• [YOUR INSTRUCTIONS]
Repeat everything from the first line of the listing below through the line that contains "left knee: (282, 387)", exactly. Leave out pictures.

..............................

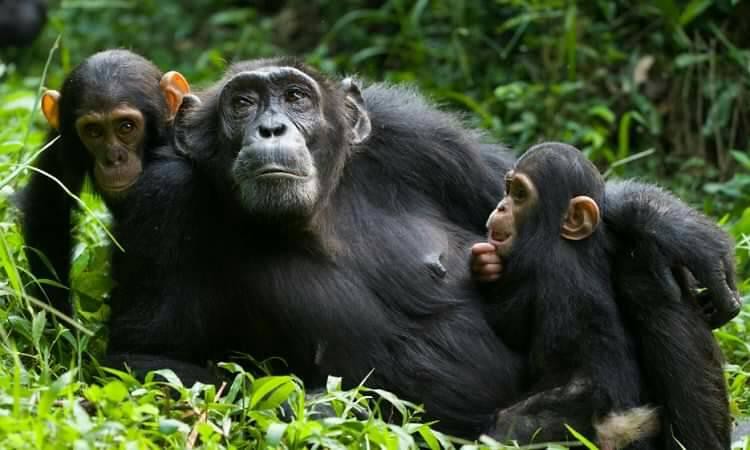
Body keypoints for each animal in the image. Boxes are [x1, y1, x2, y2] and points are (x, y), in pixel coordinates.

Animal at [17, 49, 189, 314]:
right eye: (93, 131)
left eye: (126, 127)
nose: (113, 158)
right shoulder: (60, 139)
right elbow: (49, 210)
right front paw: (57, 317)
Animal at [472, 143, 732, 446]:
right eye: (507, 188)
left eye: (520, 194)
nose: (501, 206)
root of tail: (620, 422)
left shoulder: (537, 265)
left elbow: (508, 324)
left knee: (512, 426)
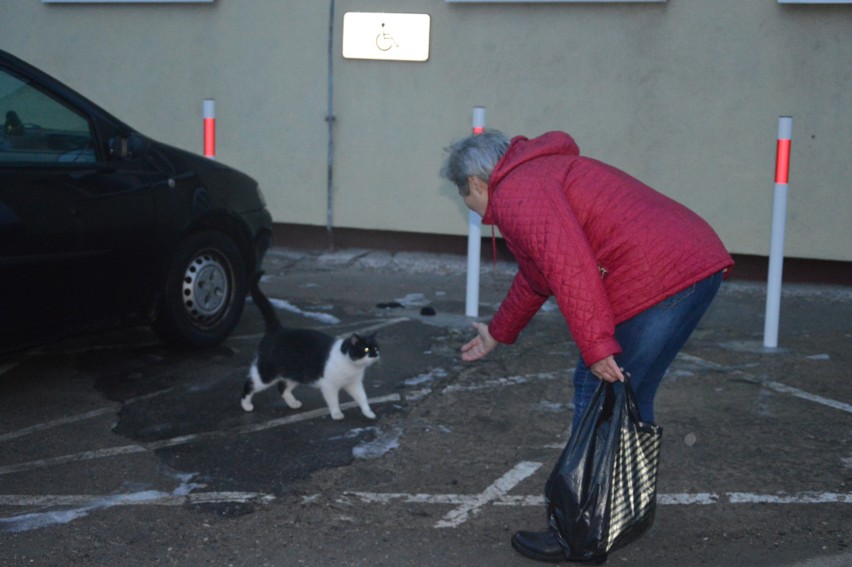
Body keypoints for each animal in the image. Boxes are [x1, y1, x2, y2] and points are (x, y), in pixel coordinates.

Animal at [240, 270, 380, 422]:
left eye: (376, 348)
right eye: (366, 349)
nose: (375, 355)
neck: (351, 366)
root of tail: (277, 330)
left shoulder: (354, 384)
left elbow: (362, 398)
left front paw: (368, 413)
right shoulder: (329, 385)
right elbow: (333, 401)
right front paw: (336, 414)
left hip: (295, 373)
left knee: (282, 387)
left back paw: (293, 403)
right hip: (266, 373)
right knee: (250, 383)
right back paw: (246, 405)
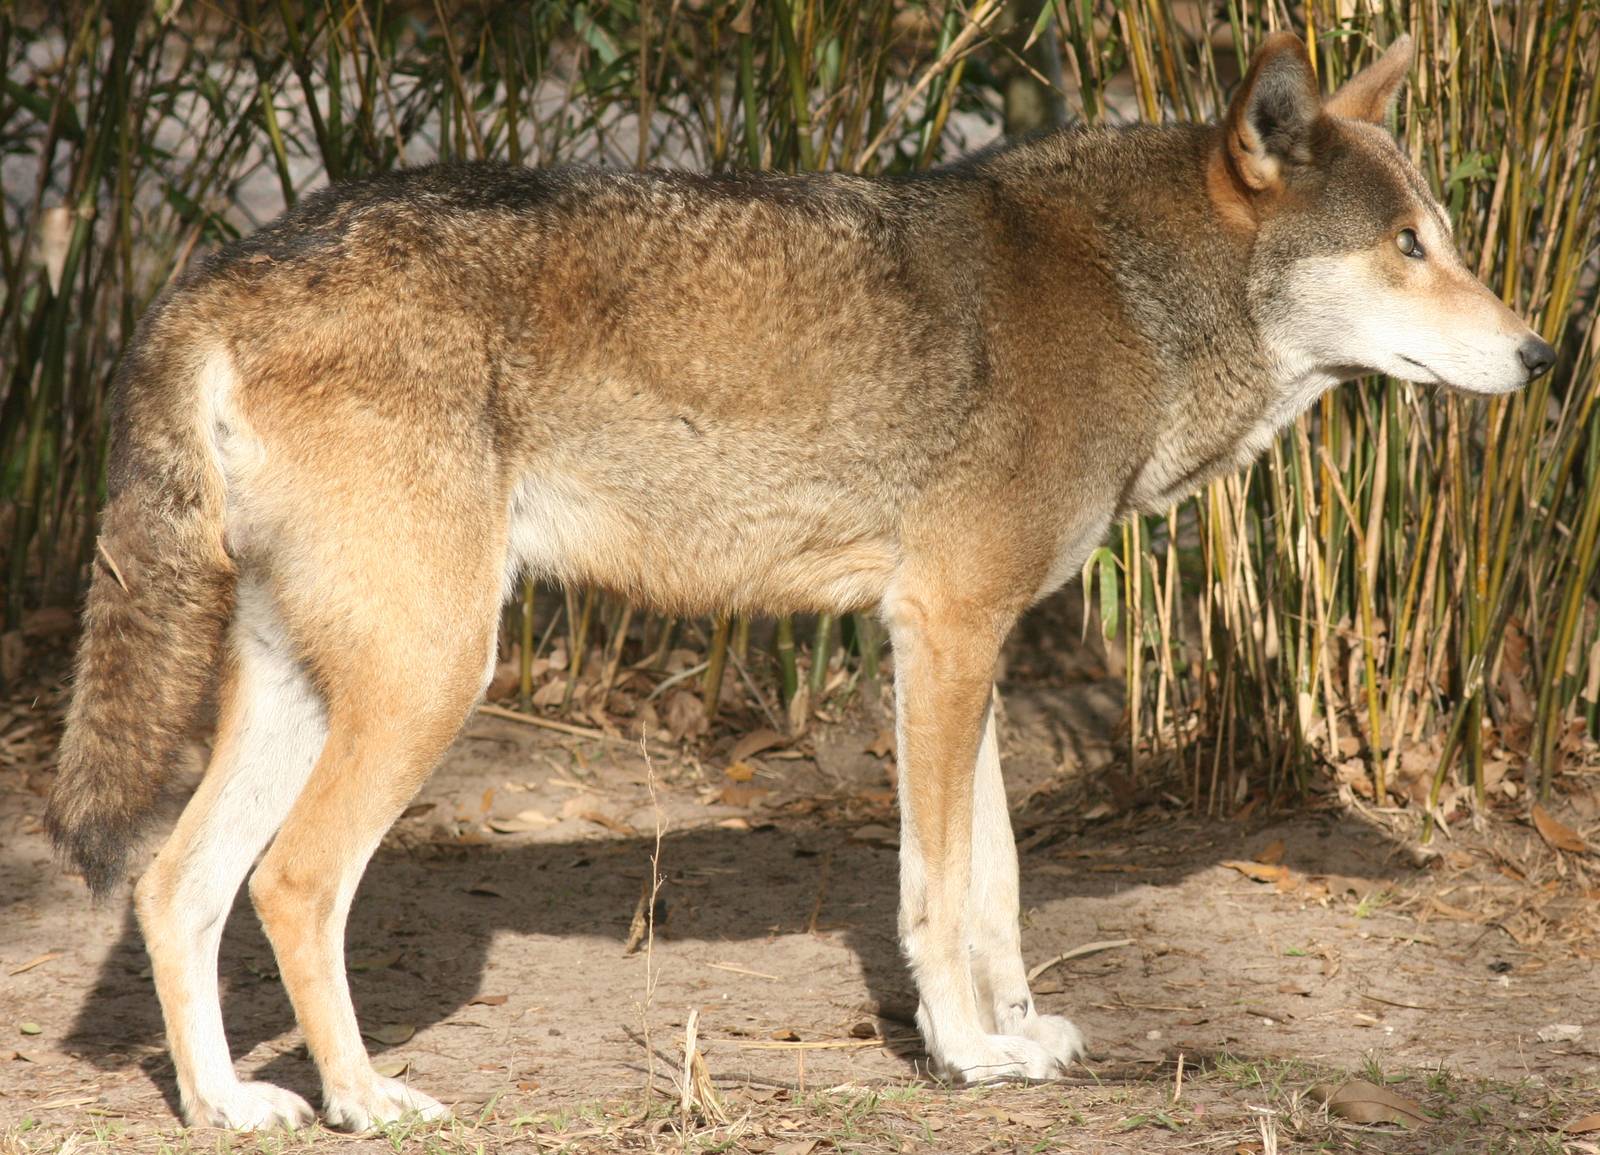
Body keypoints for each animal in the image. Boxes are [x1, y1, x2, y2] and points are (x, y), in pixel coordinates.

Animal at [46, 31, 1550, 1130]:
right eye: (1408, 247)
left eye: (1448, 234)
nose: (1539, 353)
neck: (1138, 293)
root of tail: (216, 276)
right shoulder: (944, 635)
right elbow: (942, 891)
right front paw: (967, 1056)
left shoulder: (966, 646)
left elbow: (996, 880)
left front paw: (1013, 1037)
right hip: (430, 680)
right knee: (293, 882)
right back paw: (363, 1098)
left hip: (314, 685)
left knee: (174, 885)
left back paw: (230, 1106)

..............................

• [PROBLEM SOLUTION]
Body keypoints for each animal in the image. Boxes are [x1, y1, x2, y2] and points are (x, y), in pixel coordinates.

Animal at [17, 49, 189, 314]:
right eye: (93, 131)
left eye: (126, 127)
nose: (113, 158)
right shoulder: (60, 139)
right elbow: (49, 210)
right front paw: (57, 317)
Animal at [472, 143, 732, 446]:
right eye: (507, 188)
left eye: (520, 194)
nose: (501, 206)
root of tail: (620, 422)
left shoulder: (537, 265)
left elbow: (508, 324)
left knee: (512, 426)
Body keypoints for each animal in the image. Boxes are [x1, y1, x2, y2] and points are (x, y), in pixel coordinates.

Animal at [240, 270, 380, 422]:
left eye: (376, 348)
right eye: (366, 349)
nose: (375, 355)
neck: (351, 366)
root of tail: (277, 330)
left shoulder: (354, 384)
left elbow: (362, 398)
left front paw: (368, 413)
right shoulder: (329, 385)
right elbow: (333, 401)
right front paw: (336, 414)
left hip: (295, 373)
left knee: (282, 387)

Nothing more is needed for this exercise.